Even Tony cracked a smile, and he isn't much into smiling. He's pretty serious about what he does, and guessing he always has been, whether he's been an assistant at New Haven or Boston University, or whether he's been the head coach at New Haven or an assistant for the Dallas Cowboys.

That nomadic life is why Sparano, who spent his first two years in Dallas coaching tight ends and the last in charge of the offensive line, must have felt mighty good this off-season. He was a wanted man.

BREAKDOWN


! Name: Tony Sparano
Age: 44
Position:
Assistant head coach/running game coordinator/offensive line coach

Coaching Experience: 22 years
NFL Experience: 7 years
Coaching Highlights:
Jacksonville tight ends coach (2002); Washington tight ends coach (2001); Cleveland offensive line coach (2000); New Haven head coach (1994-98); Boston University offensive coordinator (1989-93).

Still under contract with the Cowboys, former assistant head coach Sean Payton asked for permission to talk with Sparano once he became the New Orleans Saints head coach. Payton wanted to hire Sparano as his offensive coordinator after the former Cowboys passing game coordinator worked closely this past year with the one-time New Haven center who was the Cowboys' running game coordinator.

Cowboys head coach Bill Parcells said, nothing doing. Keep your mitts off my guy.

But you got to figure Sparano was devastated. Here was his chance to be an NFL offensive coordinator, yet he was being denied permission to even talk, relegating him to his offensive line and running game-coordinator duties with the Cowboys. Plus, who knows how long Parcells will hang around.

Hence the genesis of the next Cowboys assistant head coach, which he was promoted to once Parcells repaired his staff following the losses of Payton and linebackers coach Gary Gibbs.

Even Parcells admitted, "We had a little domestic misunderstanding here during the off-season. You know, these young coaches think the way to get ahead is get a title and get someone to recognize it - I'm being serious, because it's a frame of the way they have grown up. So titles have become a lot more important in the NFL from an assistant coaches' point of view than in actuality they really are in my opinion.

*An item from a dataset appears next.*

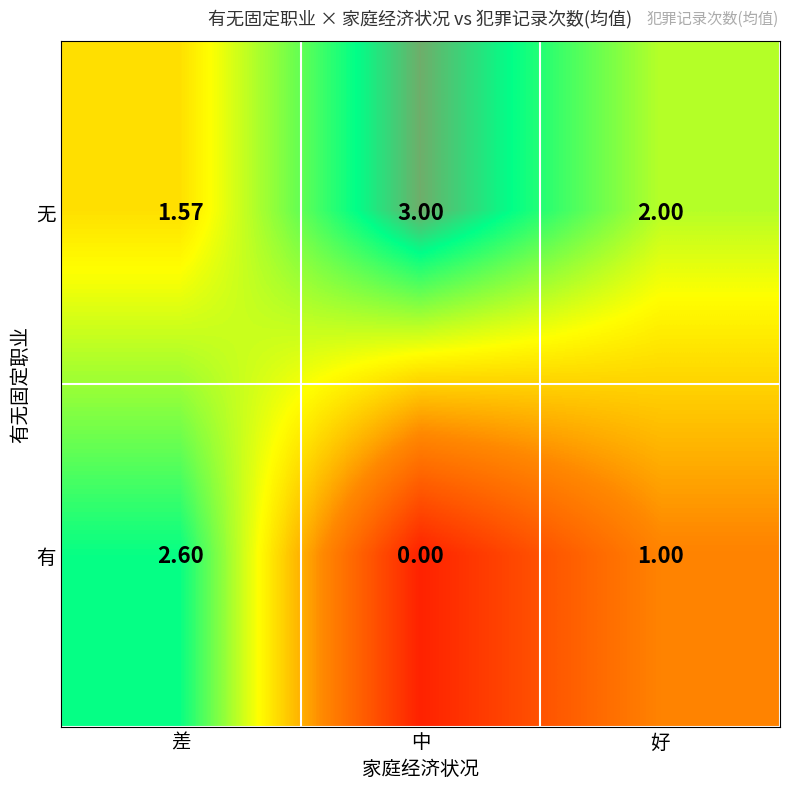

At which label does 无 first exceed 2?

中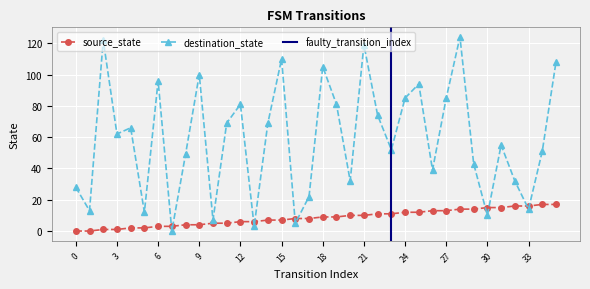

What is the average value of the destination_state series?

59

"And in Tony's case, Payton is trying to get him down there to be the offensive coordinator, but who do you think is going to be calling the plays in New Orleans? He was doing that to try (to) get him, so I was trying to accommodate people."

Evidently, he did.

"It meant a lot to me that Coach Parcells wanted me here; Jerry Jones wanted me here," Sparano said. "I still do want to be an offensive coordinator. It was a great feeling that Sean wanted to give me that opportunity.

"But I just know that one time in my career, I lost three jobs in three years."

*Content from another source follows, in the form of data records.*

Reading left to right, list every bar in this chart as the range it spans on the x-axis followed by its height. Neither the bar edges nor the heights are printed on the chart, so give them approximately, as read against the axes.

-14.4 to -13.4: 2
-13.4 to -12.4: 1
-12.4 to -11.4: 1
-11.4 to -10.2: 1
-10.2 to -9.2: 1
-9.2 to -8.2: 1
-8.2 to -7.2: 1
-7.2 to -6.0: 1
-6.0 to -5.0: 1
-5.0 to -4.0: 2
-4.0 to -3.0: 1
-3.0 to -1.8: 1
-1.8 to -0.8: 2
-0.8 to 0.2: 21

So Sparano returns with the daunting task of repairing and improving the Cowboys' offensive line play. He realizes how much the injury to Flozell Adams crippled his group's effort last year. The Cowboys just didn't have a legitimate replacement for their Pro Bowl left tackle.

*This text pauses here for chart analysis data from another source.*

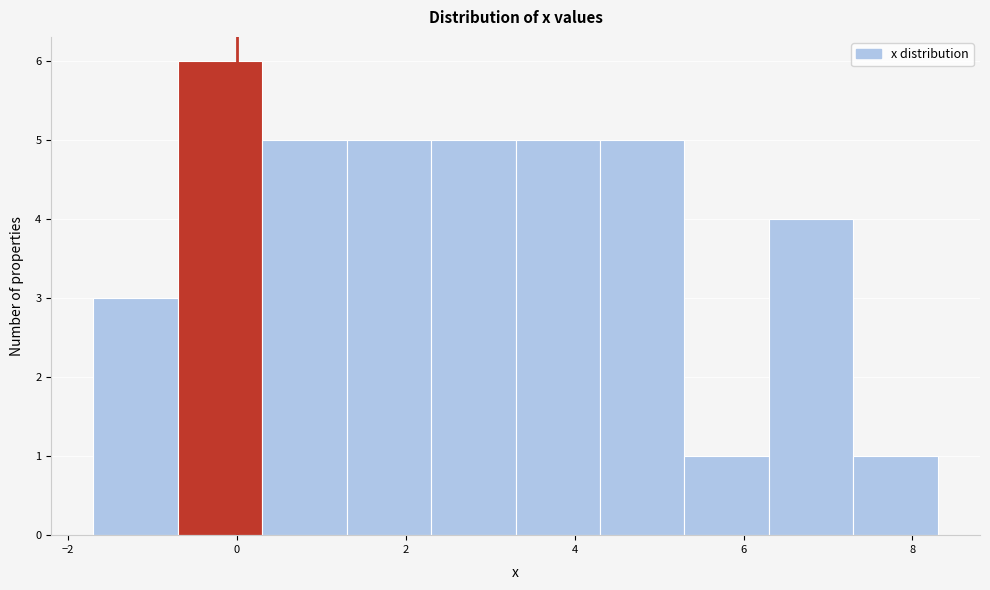

Reading left to right, transcribe this chart: for each bar, give the range it covers on the x-axis and its height. Neither the bar edges nor the heights are printed on the chart, so give them approximately, as read against the axes.

-1.7 to -0.7: 3
-0.7 to 0.3: 6
0.3 to 1.3: 5
1.3 to 2.3: 5
2.3 to 3.3: 5
3.3 to 4.3: 5
4.3 to 5.3: 5
5.3 to 6.3: 1
6.3 to 7.3: 4
7.3 to 8.3: 1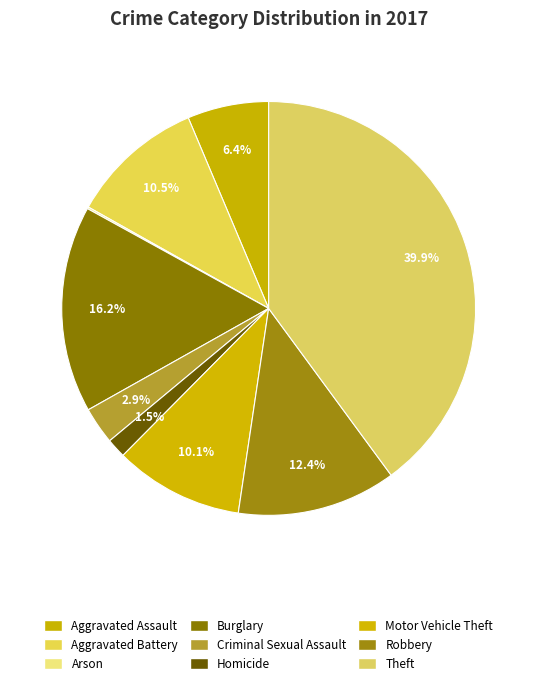

Count the number of slices in the pie.

9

Adams returns, so that helps, plus the Cowboys have added veteran tackle Jason Fabini, so that should help.

But he's also minus Pro Bowler and future Hall of Famer Larry Allen, released this off-season. No one really is sure if that helps.

And since Sparano also is the running game coordinator, his line will be intimately involved in the success of that part of his responsibility, one which needs to end the drought of having no 1,000-yard rusher the past four seasons - the longest streak since Calvin Hill became the franchise's first 1,000-yard rusher in 1972.

As for the assistant head coach duties, "It only changes in the staff room and meeting room, where I'll be getting more responsibility," Sparano said.

But as for being next in charge, "I hope it never comes into play," he says, you know, making reference to the vice president having to take over for the president for whatever reason.

For Sparano, this will be his fourth season with the Cowboys, matching his third-longest coaching tenure during his 22-year career. Five is second. He might make it.

So yes, for a man with an aversion to moving vans, it's certainly nice to be wanted.